The heavier engine doubtless possesses greater tractive power, but apart from the question of tractive power is the all-important one of steadiness and safety on the rails. A locomotive passing round a curve, even at a moderate velocity, produces disturbances in proportion to the capability of the machine to adapt itself to the altered position, and if both the engine and permanent way are constructed so as to be almost unyielding, then destructive wear and tear and increased risk of derailment must ensue. The adoption of the four-wheel bogie truck to the locomotives on our home and continental lines—although very slow in coming—has contributed greatly to their improvement, enabling the weight to be distributed over a longer, yet more flexible wheel-base, affording greater facility and comparative safety in traversing curves; and rolling, or

passing over the rails, with as little injurious effect to them as possible. It is strange to find that the four-wheel bogie truck, originally designed in England in the early days of the railway era, should for so long have met with so little favour on this side of the Atlantic. The Americans, at all times prompt to recognize any appropriate mechanical arrangement, adopted the bogie truck upon its first introduction into the States. They have worked out many improvements in the details, and upon the thousands of locomotives on their vast network of railways, the bogie truck, in one form or another, has been universally adopted from the beginning.
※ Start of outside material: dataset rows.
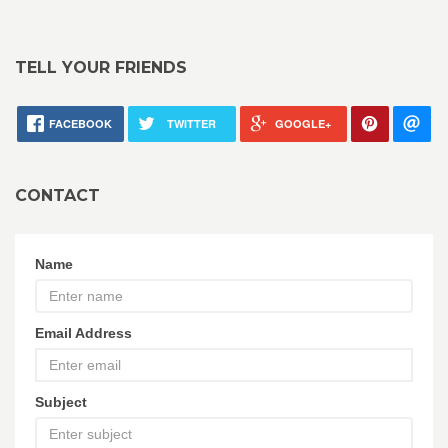
TELL YOUR FRIENDS
FACEBOOK
TWITTER
GOOGLE+
CONTACT
Name
Email Address
Subject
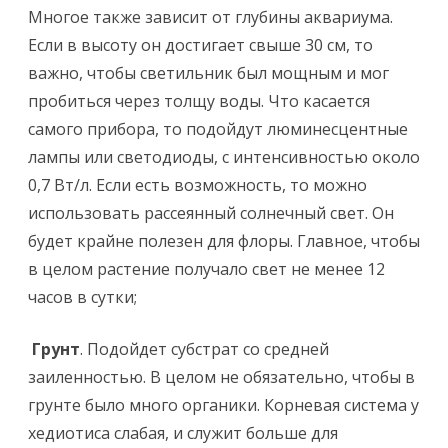
Многое также зависит от глубины аквариума.
Если в высоту он достигает свыше 30 см, то
важно, чтобы светильник был мощным и мог
пробиться через толщу воды. Что касается
самого прибора, то подойдут люминесцентные
лампы или светодиоды, с интенсивностью около
0,7 Вт/л. Если есть возможность, то можно
использовать рассеянный солнечный свет. Он
будет крайне полезен для флоры. Главное, чтобы
в целом растение получало свет не менее 12
часов в сутки;
Грунт
. Подойдет субстрат со средней
заиленностью. В целом не обязательно, чтобы в
грунте было много органики. Корневая система у
хедиотиса слабая, и служит больше для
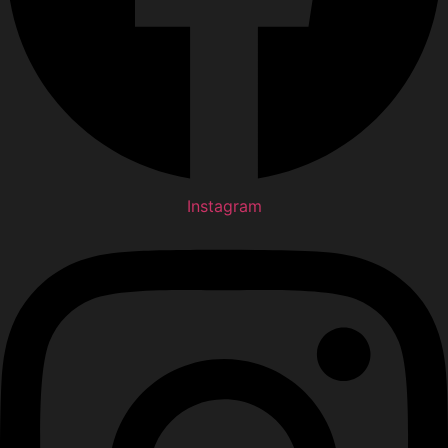
Instagram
On our home and continental lines, the modern express locomotive, with a four-wheel bogie truck in front, is a much longer vehicle than its predecessors, and its total weight is distributed over a greater wheel-base; but the actual weight placed upon the driving-wheels, or on the coupled wheels, is now very much in excess of former practice, and must be taken into consideration when working out the details of girders and cross-girders of under-line bridges. Numbers of girder bridges have had to be taken down and replaced with stronger structures, not for reasons of wear or decay, but simply because they were incapable of carrying with safety the modern heavy rolling loads. Present experience points out the expediency of providing in all new under-line bridges a liberal margin of strength to meet future developments.

[Figs. 465] to [479] are diagram sketches of a few modern types of locomotives, giving leading dimensions and weights, and may be found useful for reference when working out the necessary strengths of the various portions of bridge-work. Upon comparing some of the principal particulars with those of the earlier class, it will be noted that in many of the modern types the piston area has been doubled, the boiler-pressure doubled, and the weight of the engine doubled also.

The engines shown in [Figs. 465 and 467] have great weights placed on the single driving-wheels, and should only be used where there is a very strong permanent way. With the four-wheel coupled engines, the weight for adhesion can be distributed between the driving and trailing wheels.